Two small liquid metal targets based on the capillary porous structure were exposed to the divertor plasma of the tokamak COMPASS. The first target was wetted by pure lithium and the second one by a lithium-tin alloy, both releasing mainly lithium atoms (sputtering and evaporation) when exposed to plasma. Due to poorly conductive target material and steep surface inclination (implying the surface-perpendicular plasma heat flux 12-17 MW/m(2)) for 0.1-0.2 s, the LiSn target has reached 900 degrees C under ELMy H-mode.
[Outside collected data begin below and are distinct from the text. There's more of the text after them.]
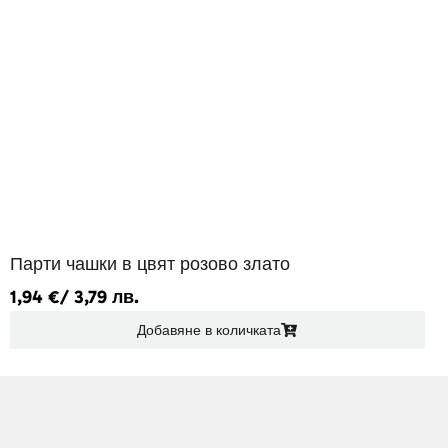
Парти чашки в цвят розово злато
1,94
€
/ 3,79 лв.
Добавяне в количката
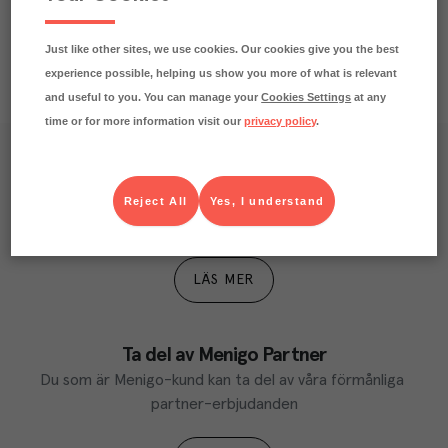
Just like other sites, we use cookies. Our cookies give you the best
experience possible, helping us show you more of what is relevant
and useful to you. You can manage your
Cookies Settings
at any
time or for more information visit our
privacy policy
.
Våra kundtidningar
Läs inspirerande reportage, matnyttiga artiklar och 
Reject All
Yes, I understand
ta del av aktuella kampanjer.
LÄS MER
Ta del av Menigo Partner
Du som är Menigo-kund kan ta del av våra förmånliga 
partner-erbjudanden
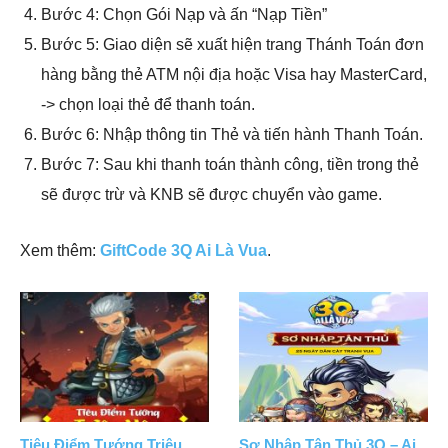
Bước 4: Chọn Gói Nạp và ấn “Nạp Tiền”
Bước 5: Giao diện sẽ xuất hiện trang Thánh Toán đơn
hàng bằng thẻ ATM nội địa hoặc Visa hay MasterCard,
-> chọn loại thẻ để thanh toán.
Bước 6: Nhập thông tin Thẻ và tiến hành Thanh Toán.
Bước 7: Sau khi thanh toán thành công, tiền trong thẻ
sẽ được trừ và KNB sẽ được chuyển vào game.
Xem thêm:
GiftCode 3Q Ai Là Vua
.
Tiêu Điểm Tướng Triệu
Sơ Nhập Tân Thủ 3Q – Ai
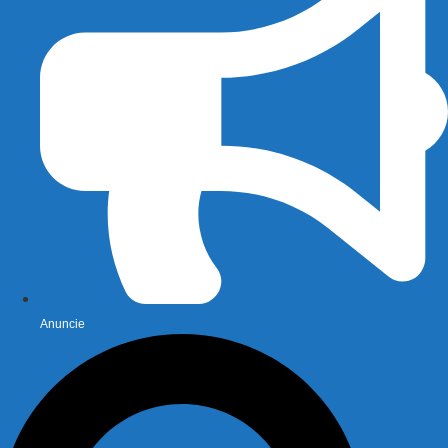
Anuncie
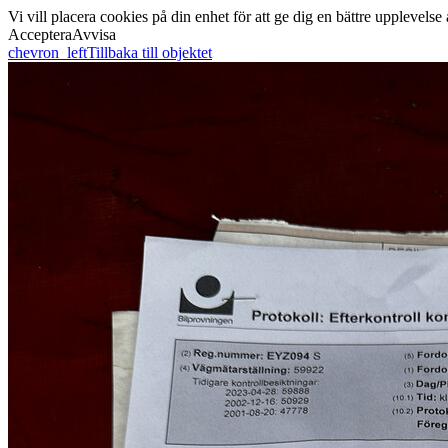
Vi vill placera cookies på din enhet för att ge dig en bättre uppleve
Acceptera
Avvisa
chevron_left
Tillbaka till objektet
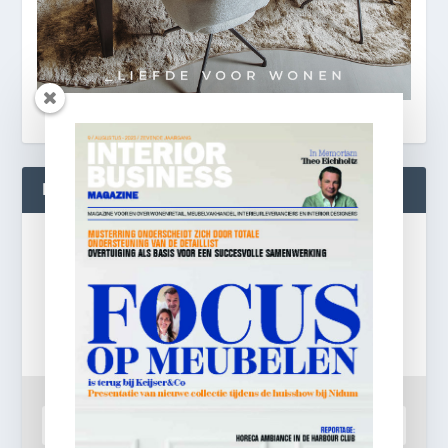
BLIJF OP DE HOOGTE!
Gratis
e-mail nieuwsbrief!
Laat je e-mailadres achter en ontvang dagelijks
ontbijtnieuws in je mailbox.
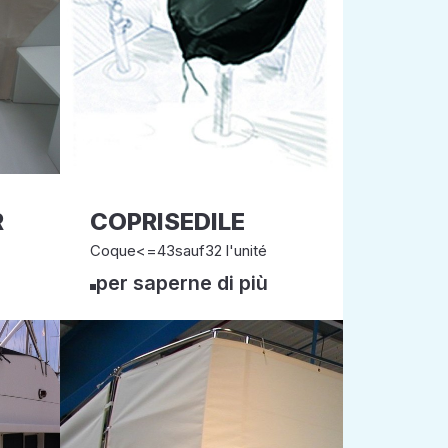
R
COPRISEDILE
Coque<=43sauf32 l'unité
per saperne di più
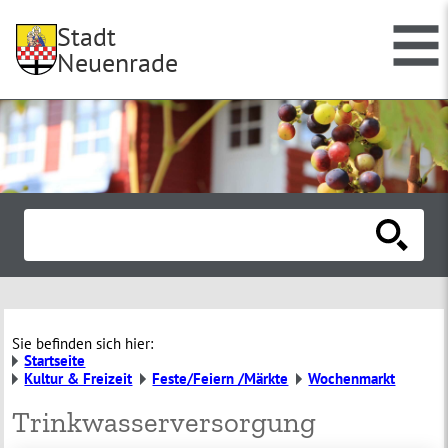
Stadt
Neuenrade
Sie befinden sich hier:
Startseite
Kultur & Freizeit
Feste/Feiern /Märkte
Wochenmarkt
Trinkwasserversorgung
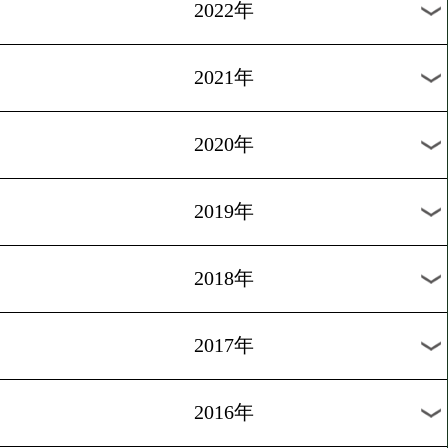
2025年
2024年
2023年
2022年
2021年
A model of heat conduction is developed and serves to evaluate the lithium sputtering and evaporation and, thus, the surface cooling by the released lithium and consequent radiative shielding. In these conditions, cooling of the surface by the latent heat of vapor did not exceed 1 MW/m(2). About 10(19) lithium atoms were evaporated (comparable to the COMPASS 1 m(3) plasma deuterium content), local Li pressure exceeded the deuterium plasma pressure. Since the radiating Li vapor cloud spreads over a sphere much larger than the hot spot, its cooling effect is negligible (0.2 MW/m(2)). We also predict zero lithium prompt redeposition, consistent with our observation.